Se vc acha importante ficar aguardando sempre a última linha... 

*tail -f -n 1 arquivoquevcquerler 

tail -f -n 1 /var/log/httpd/access_log*  


+X Pegar tudo de determinada linha em diante, desde linha informada até o fim tail +X /caminho/arquivo 

Exemplo para pegar tudo a partir da linha 200 para baixo. 
*tail +200 /var/log/maillog*  

Listar o arquivo de log (arquivo inteiro) e continuar exibindo o que vai entrando. 

*tail -n+1* equivale um cat no arquivo, os dois comandos abaixo tem o mesmo resultado. 
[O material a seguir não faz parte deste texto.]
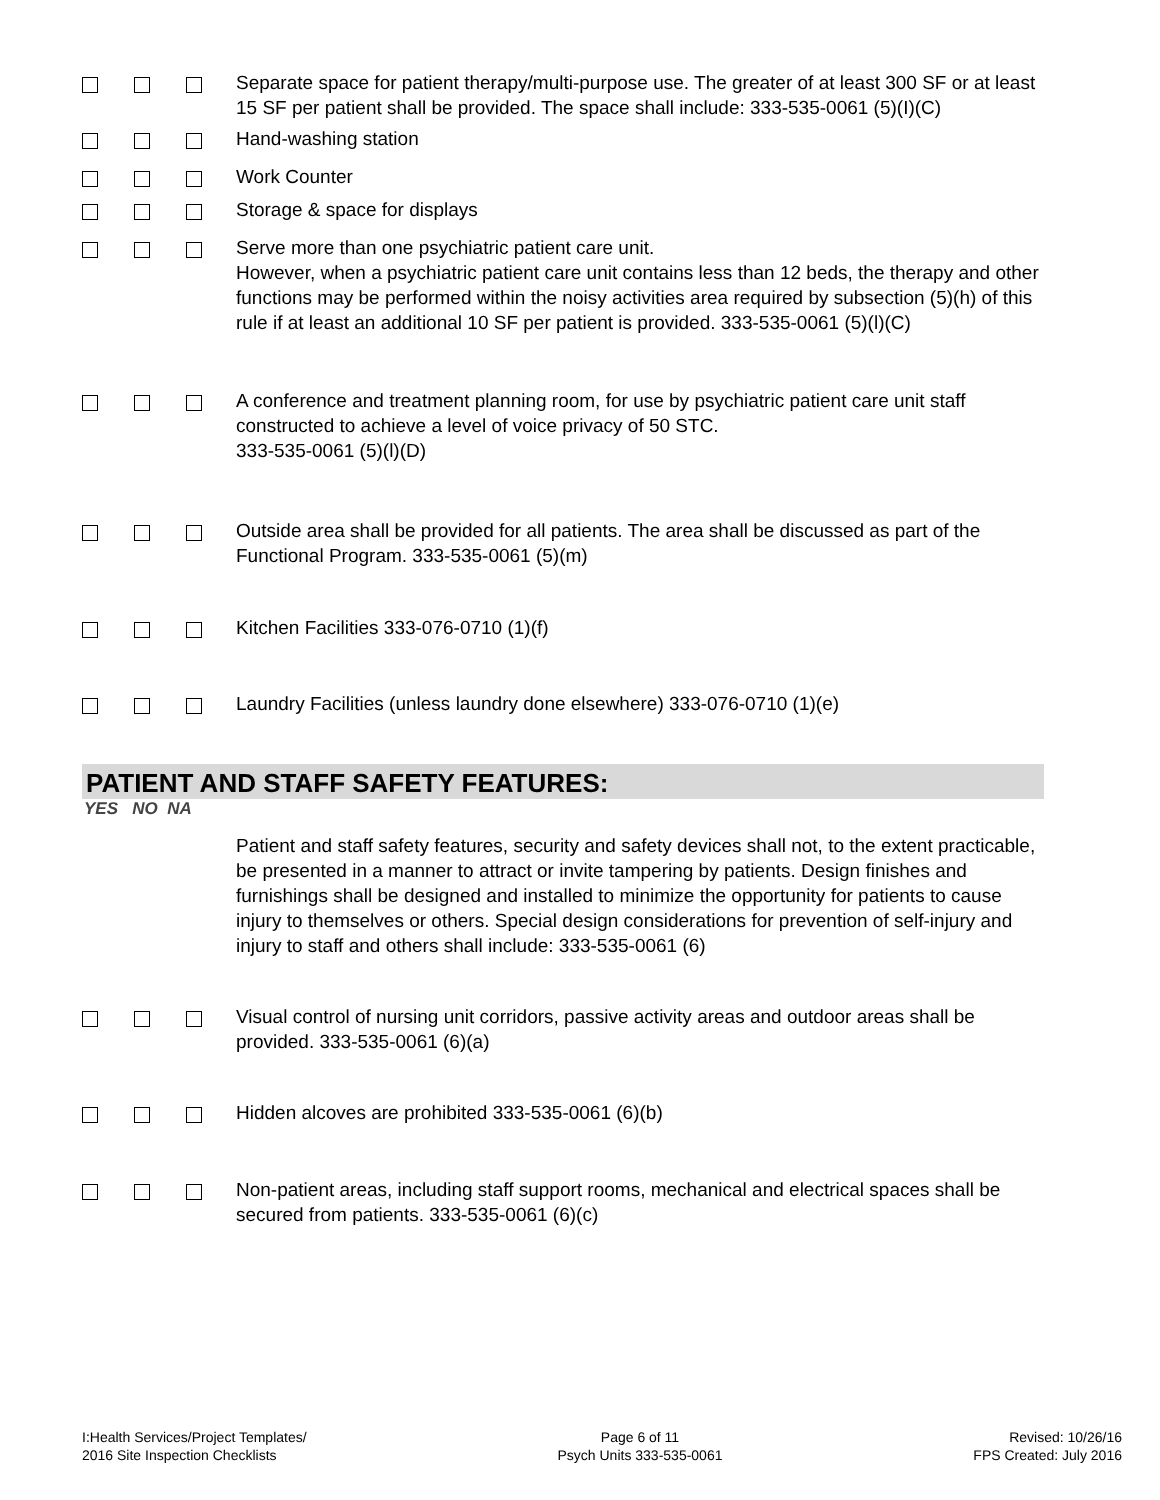Separate space for patient therapy/multi-purpose use. The greater of at least 300 SF or at least 15 SF per patient shall be provided. The space shall include: 333-535-0061 (5)(I)(C)
Hand-washing station
Work Counter
Storage & space for displays
Serve more than one psychiatric patient care unit.
However, when a psychiatric patient care unit contains less than 12 beds, the therapy and other functions may be performed within the noisy activities area required by subsection (5)(h) of this rule if at least an additional 10 SF per patient is provided. 333-535-0061 (5)(l)(C)
A conference and treatment planning room, for use by psychiatric patient care unit staff constructed to achieve a level of voice privacy of 50 STC.
333-535-0061 (5)(l)(D)
Outside area shall be provided for all patients. The area shall be discussed as part of the Functional Program. 333-535-0061 (5)(m)
Kitchen Facilities 333-076-0710 (1)(f)
Laundry Facilities (unless laundry done elsewhere) 333-076-0710 (1)(e)
PATIENT AND STAFF SAFETY FEATURES:
YES NO NA
Patient and staff safety features, security and safety devices shall not, to the extent practicable, be presented in a manner to attract or invite tampering by patients. Design finishes and furnishings shall be designed and installed to minimize the opportunity for patients to cause injury to themselves or others. Special design considerations for prevention of self-injury and injury to staff and others shall include: 333-535-0061 (6)
Visual control of nursing unit corridors, passive activity areas and outdoor areas shall be provided. 333-535-0061 (6)(a)
Hidden alcoves are prohibited 333-535-0061 (6)(b)
Non-patient areas, including staff support rooms, mechanical and electrical spaces shall be secured from patients. 333-535-0061 (6)(c)
I:Health Services/Project Templates/
2016 Site Inspection Checklists
Page 6 of 11
Psych Units 333-535-0061
Revised: 10/26/16
FPS Created: July 2016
*tail -n+1 /var/log/apache2/access_log 
cat /var/log/apache2/access_log 

*Espero ter ajudado um pouco.*

[ ]'s nildoabreu
*

----------


## aprendiz_ce

> *tail -n /caminho/nome-do-arquivo (default n=10)*
> 
> tail -n 1 arquivoquevcquerler 
> 
> isso irá ler a última linha e cair imediatamente para a shel.
> 
> Se vc acha importante ficar aguardando sempre a última linha... 
> 
> *tail -f -n 1 arquivoquevcquerler* 
> ...


Ajudou sim!!!

Grato pela a sua atenção.

----------